**Instructions for the task**
Produce again, without any change, the lines running from the one with "index dip: (124, 113)" through the final line of the data below, and only those.

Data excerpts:
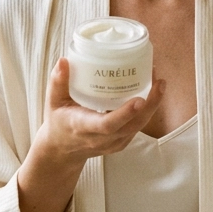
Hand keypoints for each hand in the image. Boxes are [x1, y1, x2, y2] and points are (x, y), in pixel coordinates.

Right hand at [37, 57, 165, 167]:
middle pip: (131, 125)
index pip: (106, 125)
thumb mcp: (53, 102)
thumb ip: (58, 82)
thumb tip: (64, 60)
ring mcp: (112, 143)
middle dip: (149, 105)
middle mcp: (100, 139)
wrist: (62, 151)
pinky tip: (153, 92)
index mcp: (82, 127)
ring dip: (152, 106)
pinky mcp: (121, 143)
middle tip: (159, 83)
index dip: (124, 113)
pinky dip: (148, 111)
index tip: (139, 100)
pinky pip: (138, 127)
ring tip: (159, 83)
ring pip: (138, 127)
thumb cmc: (58, 122)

**Your solution**
index dip: (124, 113)
pinky dip: (148, 111)
index tip: (139, 100)
pinky pip: (138, 127)
ring tip: (159, 83)
ring pip: (138, 127)
thumb cmc: (58, 122)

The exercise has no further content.